The Duchy of Neopatras (Ducat de Neopàtria; Ducatu di Neopatria; Δουκάτο Νέων Πατρών; Ducatus Neopatriae) was a principality in southern Thessaly, established in 1319. Officially part of the Kingdom of Sicily, itself part of the Crown of Aragon, the duchy was governed in conjunction with the neighbouring Duchy of Athens, it enjoyed a large degree of self-government. From the mid-14th century, the duchies entered a period of decline: most of the Thessalian possessions were lost to the Serbian Empire, internal dissensions arose, along with the menace of Turkish piracy in the Aegean and the onset of Ottoman expansion in the Balkans. Enfeebled, the Catalan possessions were taken over by the Florentine adventurer Nerio I Acciaioli in 1385–1390. The title of Duke of Neopatras was held by the heir of the King of Sicily.

== History ==
When the Greek ruler of Thessaly, John II Doukas, died in 1318 without an heir, his domains fell into chaos. The Almogavars of the Catalan Company, who had recently conquered most of the Duchy of Athens to the south of Thessaly, took advantage of the situation to push north. Led by Alfonso Fadrique, the Catalans took Neopatras in 1319, and by 1325 had also conquered Zetounion, Loidoriki, Siderokastron and Vitrinitsa, as well as—apparently briefly—Domokos, Gardiki and Pharsalus.

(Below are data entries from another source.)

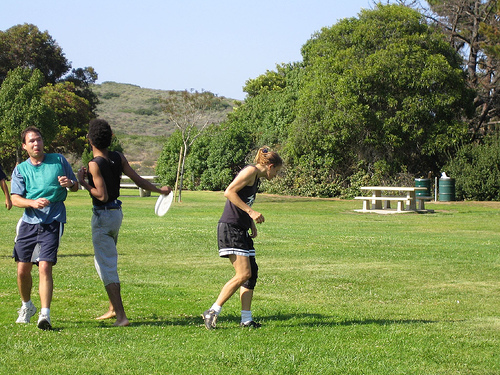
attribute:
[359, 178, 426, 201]
table — Stone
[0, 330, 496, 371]
grass — short,  green and brown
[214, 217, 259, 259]
shorts — black with white stripes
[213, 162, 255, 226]
shirt — black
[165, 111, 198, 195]
tree —  newly planted,  bare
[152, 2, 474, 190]
trees — green, leafy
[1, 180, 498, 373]
grass — short, green, brown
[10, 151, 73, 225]
shirt — blue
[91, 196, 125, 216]
belt — dark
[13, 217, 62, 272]
shorts — blue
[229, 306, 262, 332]
socks —  white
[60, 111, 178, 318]
female —  light skinned ,  barefoot ,  with guy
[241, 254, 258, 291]
brace — black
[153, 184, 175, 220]
white frisbee —   white 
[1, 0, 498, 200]
leaves — green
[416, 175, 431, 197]
metal barrels —  two,  green,   metal ,  for garbage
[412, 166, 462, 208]
garbage cans —  large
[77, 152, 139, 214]
shirt — black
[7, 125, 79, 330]
guy —  backing up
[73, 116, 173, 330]
female —  play fighting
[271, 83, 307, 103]
leaves — green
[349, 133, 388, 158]
branches — brown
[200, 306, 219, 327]
shoes — white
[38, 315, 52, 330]
shoes — white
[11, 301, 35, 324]
shoes — white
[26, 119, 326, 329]
people — three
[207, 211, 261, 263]
shorts — black with two white stripes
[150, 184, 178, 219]
frisbee —  white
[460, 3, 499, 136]
branches — brown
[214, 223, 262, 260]
shorts —  women's,  black,  with white stripes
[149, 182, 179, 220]
frisbee — white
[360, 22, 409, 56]
leaves — green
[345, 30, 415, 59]
branches — brown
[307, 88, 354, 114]
branches — brown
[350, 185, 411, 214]
table —  cement 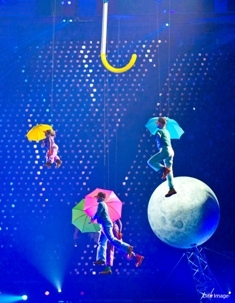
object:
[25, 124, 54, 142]
umbrella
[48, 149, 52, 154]
book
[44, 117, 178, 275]
some people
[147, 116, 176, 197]
man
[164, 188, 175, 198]
foot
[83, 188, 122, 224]
umbrella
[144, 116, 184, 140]
blue umbrella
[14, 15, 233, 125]
background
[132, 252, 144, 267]
boot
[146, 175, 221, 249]
moon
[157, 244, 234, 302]
tower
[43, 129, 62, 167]
girl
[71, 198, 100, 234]
umbrella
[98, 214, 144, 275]
people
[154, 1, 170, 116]
wires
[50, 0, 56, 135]
wires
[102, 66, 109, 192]
wires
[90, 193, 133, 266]
person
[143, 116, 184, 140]
umbrella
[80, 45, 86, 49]
dots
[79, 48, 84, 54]
dots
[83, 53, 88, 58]
dots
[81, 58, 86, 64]
dots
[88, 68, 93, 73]
dots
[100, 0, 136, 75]
handle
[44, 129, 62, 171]
people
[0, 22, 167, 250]
stripe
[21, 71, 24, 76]
dots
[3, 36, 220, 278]
panel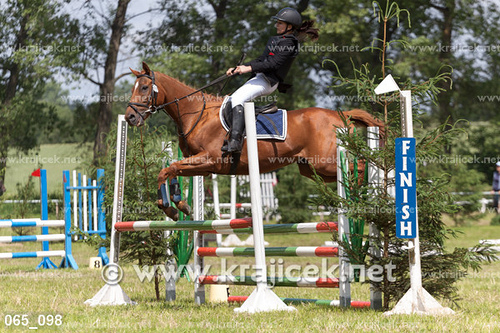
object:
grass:
[0, 140, 498, 330]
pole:
[195, 244, 340, 256]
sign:
[392, 136, 419, 239]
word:
[399, 136, 414, 236]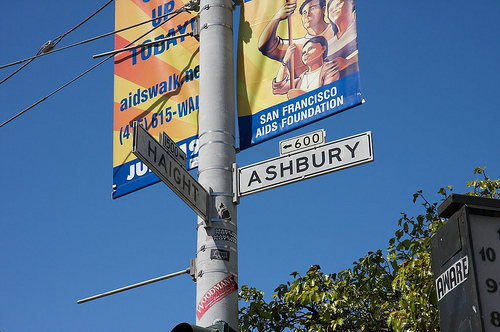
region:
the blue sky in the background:
[5, 197, 181, 259]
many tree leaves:
[262, 260, 422, 325]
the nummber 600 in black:
[291, 135, 318, 145]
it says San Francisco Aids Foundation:
[253, 83, 340, 135]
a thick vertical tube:
[195, 2, 236, 317]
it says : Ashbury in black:
[245, 135, 366, 188]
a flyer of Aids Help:
[110, 3, 361, 138]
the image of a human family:
[263, 0, 358, 91]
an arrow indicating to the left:
[282, 142, 289, 147]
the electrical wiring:
[1, 22, 106, 124]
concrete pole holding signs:
[201, 5, 247, 330]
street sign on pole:
[124, 136, 216, 215]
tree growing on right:
[251, 181, 498, 330]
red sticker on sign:
[190, 275, 242, 307]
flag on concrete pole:
[245, 10, 352, 127]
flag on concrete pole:
[110, 4, 198, 184]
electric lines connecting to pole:
[2, 7, 134, 126]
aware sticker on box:
[425, 257, 487, 298]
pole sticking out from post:
[74, 268, 204, 296]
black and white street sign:
[233, 128, 370, 196]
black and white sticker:
[435, 257, 470, 299]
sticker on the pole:
[195, 273, 235, 315]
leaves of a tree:
[237, 166, 498, 330]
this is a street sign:
[132, 120, 209, 219]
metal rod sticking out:
[73, 268, 189, 303]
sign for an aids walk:
[112, 0, 358, 197]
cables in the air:
[0, 0, 197, 127]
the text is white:
[255, 85, 342, 135]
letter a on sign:
[248, 166, 263, 191]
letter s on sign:
[266, 160, 278, 185]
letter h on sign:
[277, 159, 294, 179]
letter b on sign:
[293, 153, 308, 175]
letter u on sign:
[311, 148, 328, 169]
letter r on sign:
[326, 145, 343, 169]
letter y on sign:
[343, 138, 362, 158]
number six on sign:
[292, 133, 303, 150]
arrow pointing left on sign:
[281, 141, 292, 152]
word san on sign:
[257, 106, 280, 123]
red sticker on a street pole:
[187, 273, 235, 317]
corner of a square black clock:
[417, 189, 498, 330]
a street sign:
[234, 121, 375, 208]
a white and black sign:
[130, 128, 217, 223]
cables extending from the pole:
[0, 0, 199, 145]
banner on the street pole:
[102, 0, 372, 197]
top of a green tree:
[220, 164, 497, 330]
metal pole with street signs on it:
[134, 0, 371, 328]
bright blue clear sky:
[4, 5, 488, 322]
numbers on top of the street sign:
[276, 126, 325, 152]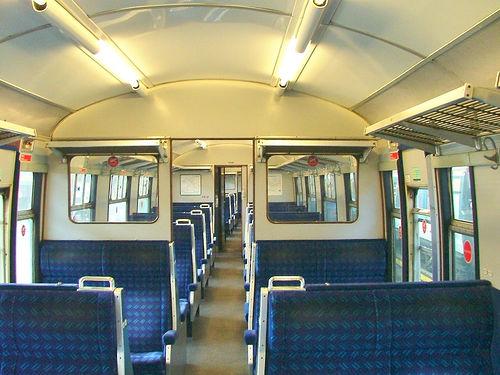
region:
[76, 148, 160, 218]
window of a train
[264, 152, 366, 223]
window of a train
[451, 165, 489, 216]
window of a train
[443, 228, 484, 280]
window of a train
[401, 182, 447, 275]
window of a train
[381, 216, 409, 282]
window of a train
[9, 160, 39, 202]
window of a train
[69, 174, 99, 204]
window of a train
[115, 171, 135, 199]
window of a train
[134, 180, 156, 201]
window of a train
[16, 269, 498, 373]
The first row of chairs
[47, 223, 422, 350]
The second row of chairs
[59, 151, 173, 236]
The window on the left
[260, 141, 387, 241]
The window on the right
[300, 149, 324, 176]
The red sticker on the window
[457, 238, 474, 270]
The red sticker on the window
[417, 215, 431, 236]
The red sticker on the window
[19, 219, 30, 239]
The red sticker on the window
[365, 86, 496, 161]
The shelf above the window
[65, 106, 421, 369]
the inside of a train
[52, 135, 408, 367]
a train with seats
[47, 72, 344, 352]
a train with blue seats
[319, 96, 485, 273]
a train with windows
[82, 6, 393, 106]
a train with lgihts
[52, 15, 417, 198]
light son the ceiling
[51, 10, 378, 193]
lights on the train ceiling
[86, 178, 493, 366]
blue seats on a train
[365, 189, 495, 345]
windows on a train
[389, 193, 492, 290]
red stickers on the window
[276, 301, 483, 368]
the bus seat is blue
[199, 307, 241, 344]
a shadow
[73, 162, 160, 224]
a windshield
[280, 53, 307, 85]
a light in the cealing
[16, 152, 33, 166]
an exit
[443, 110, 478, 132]
a vent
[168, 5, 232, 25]
a reflection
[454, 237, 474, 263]
a sticker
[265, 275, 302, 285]
a handle on the seat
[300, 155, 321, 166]
a red light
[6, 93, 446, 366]
passenger wagon is empty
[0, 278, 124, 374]
bench covered with blue fabric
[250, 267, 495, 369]
bench covered with blue fabric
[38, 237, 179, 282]
bench covered with blue fabric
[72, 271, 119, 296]
handle bar on top of bench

The central and northern part of Thessaly remained in Greek hands under a series of local magnates, some of whom recognized Byzantine suzerainty, like Stephen Gabrielopoulos of Trikala; others, however, like the Maliasenos family around Volos, turned to the Catalans for support.

The Greek rulers of Thessaly had long, but erroneously, been known as "Dukes of Neopatras" by Western European contemporaries from their capital, modern Ypati; this was a result of confusion from the family name of Doukas, which Western Europeans mistook as the title of "duke". As a result, the territory conquered by the Catalans in Thessaly was organized as the "Duchy of Neopatras" and was divided into five captaincies. The Catalans selected the infant Manfred, son of King Frederick III of Sicily, as their duke, but actual power was wielded by the Duke's local representative, the vicar-general, as well as by the marshal (mariscalus exercitus ducatuum) as the elected head of the Company members.

Aragonese activity in Greece.

Most of the Duchy's possessions in Thessaly were lost when the region was conquered by Serbian Empire of Stefan Dušan in 1348, but Neopatras and the immediate region around it remained in Catalan hands. In 1377, the title of Duke of Athens and Neopatras was assumed by Peter IV of Aragon. It was preserved among the subsidiary titles of his successors, and was regularly included in the full title of the Spanish monarchs at least until the takeover of the Spanish crown by the House of Bourbon.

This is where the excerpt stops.